If we see the world through the lens of “Israel is X because it does Y,” we will see Israel as merely a political entity and will be blind-sighted from the hate that comes not from a desire for political change, but from a deep-rooted hate for what Israel is—no matter the policy. The American Jewish lens fails to perceive that slander about Israel is slander about us, that the enraged fists proclaiming today that Israel murders children are echoing the same bloodthirsty fists that proclaimed Jews murdered children to use their blood for Passover matzah beginning in the twelfth century and the same fists in the Soviet Union who arrested and accused Jewish doctors of murdering their patients centuries later.
When we see the world through the “is” lens, we will understand that the world views Israel and Jews as one and the same. When we see cartoons of dead children near an Israeli soldier identified by a Jewish star drenched in blood, or a cartoon depicting Israel as a Jewish-star-labeled spider stretching its hands to control the whole Middle East—we understand this cannot be mended by changing Israeli policy. It is hate against what Israel is.
Once we understand that much of the hate against our homeland is not rooted in political reasons but in intrinsic ones, we can stop frantically worrying about whether the latest claim we hear is true; we can stop searching for facts on every alleged misdeed and stop fearing we have been taught a lie. Our connection to Israel lies not in its series of humanitarian acts, its democratic government, or its acclaimed diversity, though lofty accomplishments they may be, but in its intrinsic existence in us. We are Israel—the history, people and the land—and the rest of the world knows it quite well. To them, Israel is, and has always been, synonymous with us.

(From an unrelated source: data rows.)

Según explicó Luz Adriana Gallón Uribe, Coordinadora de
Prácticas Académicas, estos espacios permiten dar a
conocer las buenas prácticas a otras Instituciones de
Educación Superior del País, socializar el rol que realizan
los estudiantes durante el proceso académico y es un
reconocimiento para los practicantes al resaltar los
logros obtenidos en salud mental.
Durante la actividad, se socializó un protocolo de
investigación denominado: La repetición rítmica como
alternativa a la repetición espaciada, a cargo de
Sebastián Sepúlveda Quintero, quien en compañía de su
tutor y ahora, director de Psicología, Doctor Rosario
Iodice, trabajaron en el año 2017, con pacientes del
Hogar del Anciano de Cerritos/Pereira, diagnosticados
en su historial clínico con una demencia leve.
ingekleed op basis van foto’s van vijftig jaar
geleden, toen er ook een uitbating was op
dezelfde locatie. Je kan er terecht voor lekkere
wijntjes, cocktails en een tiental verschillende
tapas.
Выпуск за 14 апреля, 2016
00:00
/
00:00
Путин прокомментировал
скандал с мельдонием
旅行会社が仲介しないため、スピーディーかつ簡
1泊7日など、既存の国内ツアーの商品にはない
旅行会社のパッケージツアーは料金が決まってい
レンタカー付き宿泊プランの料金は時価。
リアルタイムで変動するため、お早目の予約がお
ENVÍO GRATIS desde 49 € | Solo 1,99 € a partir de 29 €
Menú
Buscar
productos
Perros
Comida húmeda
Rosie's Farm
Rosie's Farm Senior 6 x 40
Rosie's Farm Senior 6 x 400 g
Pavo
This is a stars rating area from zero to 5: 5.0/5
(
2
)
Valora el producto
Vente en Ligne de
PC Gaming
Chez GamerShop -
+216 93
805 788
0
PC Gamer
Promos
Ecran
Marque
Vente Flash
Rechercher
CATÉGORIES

And whatever love or hate they express toward Israel is merely a way of expressing their love or hate for a part of us. And no amount of policy, whatever Israel does, can ever change that.
Regardless of our political affiliations or our views on current Israeli policies, we American Jews ought to come together to break the trend of pursed lips, shifting chairs or short sighs to understand and declare: I am Israel, even if not physically there. I defend its existence the way I defend my family, for it is a part of me. I may disagree with what the government does in countless ways, but I have unconditional love for what Israel is—a part of me, even if my body resides halfway across the globe.
Jennifer Karlan is a gap year student, Harvard class of 2026 and a Club Z alum.